§ ACTIVITY: Using the passage on D-cycloserine and tinnitus, decide whether each statement agrees with it: (a) Participants in this study received 40 sessions of CT. (b) Seventy percent of patients with tinnitus report concentration difficulties. (c) One reason for cutting the number of sessions was to avoid a ceiling effect. Answer each with yes or no and quote the words from the passage that settle it.

§ GIVEN PASSAGE:
- - - -

The finding that the added use of D-cycloserine with CT may be more effective than placebo and CT at improving self-reported cognitive difficulties is noteworthy. As mentioned in the Introduction, 70% of patients with tinnitus report concentration difficulties, representing the single largest self-reported psychological comorbidity of tinnitus.14 Furthermore, in a model constructed to predict quality of life in patients with severe tinnitus, no audiological or psychological variable contributed more to a decreased quality of life than self-reported impairments in concentration.62 As noted in the Introduction, studies have found that D-cycloserine use is able to accelerate treatment programs, lessen the time burden of therapies, and demonstrate therapeutic improvements at earlier time points in therapy.53 As such, in this study, the decision was made, similar to other early studies investigating D-cycloserine,32,33,35,41,46,53 to assess the effectiveness of the CT program after an abbreviated number of treatment sessions. In this study, 10 sessions with CT, rather than the previously studied 40 sessions,21,22 were administered to participants. The decision to curtail the number of treatment sessions was made to decrease the likelihood of desensitization to D-cycloserine after repeated use63 and to avoid a “ceiling effect,” wherein with enough treatment sessions no augmenting effect of D-cycloserine would be observed.53 However, the encouraging possibility exists that with full administration of the studied computer-based CT program, even more substantial improvements in self-reported cognitive deficits would be observed.

- - - -

§ SUPPLIED ENTRIES:

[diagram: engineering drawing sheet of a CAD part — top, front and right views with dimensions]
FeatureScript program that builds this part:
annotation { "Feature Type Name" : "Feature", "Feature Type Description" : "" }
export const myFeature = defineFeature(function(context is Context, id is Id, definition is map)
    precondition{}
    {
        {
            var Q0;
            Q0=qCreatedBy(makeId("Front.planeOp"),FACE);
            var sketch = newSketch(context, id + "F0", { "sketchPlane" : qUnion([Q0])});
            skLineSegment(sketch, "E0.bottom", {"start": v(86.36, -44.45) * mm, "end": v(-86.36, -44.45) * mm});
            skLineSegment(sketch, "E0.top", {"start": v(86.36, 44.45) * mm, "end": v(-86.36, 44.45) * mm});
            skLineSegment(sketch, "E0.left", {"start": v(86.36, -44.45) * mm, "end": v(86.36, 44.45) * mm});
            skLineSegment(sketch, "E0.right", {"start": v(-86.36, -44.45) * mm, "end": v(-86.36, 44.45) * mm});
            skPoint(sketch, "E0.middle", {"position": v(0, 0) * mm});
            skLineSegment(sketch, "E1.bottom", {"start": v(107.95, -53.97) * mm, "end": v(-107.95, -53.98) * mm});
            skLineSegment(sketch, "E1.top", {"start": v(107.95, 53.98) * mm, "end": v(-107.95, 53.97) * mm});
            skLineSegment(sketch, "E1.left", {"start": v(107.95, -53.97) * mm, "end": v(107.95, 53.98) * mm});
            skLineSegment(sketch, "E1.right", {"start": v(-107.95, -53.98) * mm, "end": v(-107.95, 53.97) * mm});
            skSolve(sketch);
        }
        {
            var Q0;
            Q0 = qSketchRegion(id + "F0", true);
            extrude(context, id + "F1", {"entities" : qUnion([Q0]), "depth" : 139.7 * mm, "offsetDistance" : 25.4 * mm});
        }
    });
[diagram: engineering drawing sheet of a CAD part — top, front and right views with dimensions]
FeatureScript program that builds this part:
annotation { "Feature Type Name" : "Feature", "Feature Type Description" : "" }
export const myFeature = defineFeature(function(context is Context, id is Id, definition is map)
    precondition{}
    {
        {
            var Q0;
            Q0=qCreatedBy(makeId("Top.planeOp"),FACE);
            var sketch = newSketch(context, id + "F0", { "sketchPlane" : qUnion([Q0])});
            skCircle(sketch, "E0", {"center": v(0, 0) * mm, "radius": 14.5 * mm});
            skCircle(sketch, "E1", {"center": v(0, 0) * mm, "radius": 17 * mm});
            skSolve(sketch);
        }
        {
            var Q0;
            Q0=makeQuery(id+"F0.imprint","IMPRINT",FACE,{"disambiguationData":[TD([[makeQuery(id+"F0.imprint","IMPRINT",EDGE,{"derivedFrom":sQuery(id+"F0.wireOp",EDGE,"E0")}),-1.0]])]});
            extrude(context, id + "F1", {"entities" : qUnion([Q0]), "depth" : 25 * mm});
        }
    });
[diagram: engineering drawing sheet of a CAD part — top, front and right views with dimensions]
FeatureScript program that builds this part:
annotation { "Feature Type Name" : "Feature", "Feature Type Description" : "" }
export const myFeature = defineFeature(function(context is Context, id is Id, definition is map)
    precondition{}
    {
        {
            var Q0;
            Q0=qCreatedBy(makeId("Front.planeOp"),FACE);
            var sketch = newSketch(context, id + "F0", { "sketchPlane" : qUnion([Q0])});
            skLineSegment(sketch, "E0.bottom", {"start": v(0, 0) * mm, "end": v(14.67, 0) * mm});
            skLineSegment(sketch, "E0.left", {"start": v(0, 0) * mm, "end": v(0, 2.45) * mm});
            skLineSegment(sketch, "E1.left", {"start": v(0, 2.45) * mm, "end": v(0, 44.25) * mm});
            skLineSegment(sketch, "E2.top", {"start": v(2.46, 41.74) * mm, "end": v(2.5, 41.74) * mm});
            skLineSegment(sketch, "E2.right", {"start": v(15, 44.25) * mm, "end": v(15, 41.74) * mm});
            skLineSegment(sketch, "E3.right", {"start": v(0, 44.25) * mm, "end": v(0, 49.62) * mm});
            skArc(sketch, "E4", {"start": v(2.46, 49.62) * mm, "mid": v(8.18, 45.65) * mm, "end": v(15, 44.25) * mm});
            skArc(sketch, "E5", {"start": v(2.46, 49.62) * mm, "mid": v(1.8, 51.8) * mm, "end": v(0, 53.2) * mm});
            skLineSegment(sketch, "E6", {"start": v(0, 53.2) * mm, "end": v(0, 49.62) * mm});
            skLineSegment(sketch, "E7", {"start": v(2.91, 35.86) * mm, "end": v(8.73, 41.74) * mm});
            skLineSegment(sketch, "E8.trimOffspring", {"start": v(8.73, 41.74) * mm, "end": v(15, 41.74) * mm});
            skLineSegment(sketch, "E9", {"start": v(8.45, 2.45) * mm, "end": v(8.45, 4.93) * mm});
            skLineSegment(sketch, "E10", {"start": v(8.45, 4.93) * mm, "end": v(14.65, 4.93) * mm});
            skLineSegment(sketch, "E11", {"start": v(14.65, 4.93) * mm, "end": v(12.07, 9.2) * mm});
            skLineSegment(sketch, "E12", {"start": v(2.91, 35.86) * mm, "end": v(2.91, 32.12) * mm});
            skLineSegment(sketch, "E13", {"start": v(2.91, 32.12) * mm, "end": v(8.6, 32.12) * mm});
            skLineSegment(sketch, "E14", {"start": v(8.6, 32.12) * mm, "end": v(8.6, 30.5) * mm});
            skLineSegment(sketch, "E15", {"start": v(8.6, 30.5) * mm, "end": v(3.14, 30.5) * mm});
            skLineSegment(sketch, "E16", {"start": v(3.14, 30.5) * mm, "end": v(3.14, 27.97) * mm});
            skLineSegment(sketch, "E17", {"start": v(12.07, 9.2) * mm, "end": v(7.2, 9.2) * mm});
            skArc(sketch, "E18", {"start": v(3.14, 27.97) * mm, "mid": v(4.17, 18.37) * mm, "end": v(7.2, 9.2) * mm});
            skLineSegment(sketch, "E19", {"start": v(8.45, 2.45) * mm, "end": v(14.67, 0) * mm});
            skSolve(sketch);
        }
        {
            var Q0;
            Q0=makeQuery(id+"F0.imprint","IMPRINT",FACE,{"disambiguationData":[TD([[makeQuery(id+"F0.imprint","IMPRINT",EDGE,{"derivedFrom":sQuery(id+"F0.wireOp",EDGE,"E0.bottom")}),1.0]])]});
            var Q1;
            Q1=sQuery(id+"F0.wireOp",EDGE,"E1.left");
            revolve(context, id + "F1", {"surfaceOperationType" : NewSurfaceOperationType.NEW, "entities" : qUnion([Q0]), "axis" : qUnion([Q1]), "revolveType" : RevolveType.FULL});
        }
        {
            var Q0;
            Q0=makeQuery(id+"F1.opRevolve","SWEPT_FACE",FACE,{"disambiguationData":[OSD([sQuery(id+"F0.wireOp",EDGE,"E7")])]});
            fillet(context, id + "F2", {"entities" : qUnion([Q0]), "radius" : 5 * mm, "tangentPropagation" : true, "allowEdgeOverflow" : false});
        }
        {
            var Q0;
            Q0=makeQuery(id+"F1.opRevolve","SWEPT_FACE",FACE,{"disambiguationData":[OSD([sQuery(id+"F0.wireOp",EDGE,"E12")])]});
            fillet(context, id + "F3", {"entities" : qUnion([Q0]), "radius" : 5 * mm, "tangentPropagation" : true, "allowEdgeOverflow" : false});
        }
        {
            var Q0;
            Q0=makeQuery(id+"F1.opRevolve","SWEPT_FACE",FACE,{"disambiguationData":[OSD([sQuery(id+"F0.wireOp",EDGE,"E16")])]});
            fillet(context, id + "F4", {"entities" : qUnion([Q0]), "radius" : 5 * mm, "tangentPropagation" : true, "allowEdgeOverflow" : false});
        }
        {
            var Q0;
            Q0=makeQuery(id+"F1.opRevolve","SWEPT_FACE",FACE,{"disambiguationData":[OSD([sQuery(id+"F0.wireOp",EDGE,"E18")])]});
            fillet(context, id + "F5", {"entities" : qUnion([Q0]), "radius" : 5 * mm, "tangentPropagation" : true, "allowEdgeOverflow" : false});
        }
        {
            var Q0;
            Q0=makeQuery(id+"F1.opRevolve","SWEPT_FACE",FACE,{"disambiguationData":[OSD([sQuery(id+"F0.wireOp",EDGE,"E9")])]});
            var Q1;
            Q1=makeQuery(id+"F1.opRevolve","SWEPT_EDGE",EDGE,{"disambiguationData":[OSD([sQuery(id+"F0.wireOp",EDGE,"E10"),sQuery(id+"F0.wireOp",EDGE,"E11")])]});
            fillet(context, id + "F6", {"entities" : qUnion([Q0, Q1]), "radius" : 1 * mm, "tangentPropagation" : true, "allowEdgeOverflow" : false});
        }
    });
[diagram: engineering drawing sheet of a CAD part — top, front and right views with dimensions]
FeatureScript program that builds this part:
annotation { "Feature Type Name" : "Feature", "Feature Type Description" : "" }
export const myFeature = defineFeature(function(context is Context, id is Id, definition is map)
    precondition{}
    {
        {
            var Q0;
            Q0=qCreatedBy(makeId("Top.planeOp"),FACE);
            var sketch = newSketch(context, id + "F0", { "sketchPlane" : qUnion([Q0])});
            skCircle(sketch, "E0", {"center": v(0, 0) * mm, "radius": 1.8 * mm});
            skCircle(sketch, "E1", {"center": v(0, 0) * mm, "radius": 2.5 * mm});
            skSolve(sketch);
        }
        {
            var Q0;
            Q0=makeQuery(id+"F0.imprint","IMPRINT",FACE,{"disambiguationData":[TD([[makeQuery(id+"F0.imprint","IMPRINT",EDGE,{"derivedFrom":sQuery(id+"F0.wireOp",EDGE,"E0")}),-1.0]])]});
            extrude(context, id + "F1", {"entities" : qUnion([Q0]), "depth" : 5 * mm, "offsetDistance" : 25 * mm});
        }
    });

- - - -

§ TASK RESPONSE:
(a) No: "10 sessions with CT, rather than the previously studied 40 sessions"
(b) Yes: "70% of patients with tinnitus report concentration difficulties"
(c) Yes: "to avoid a “ceiling effect”"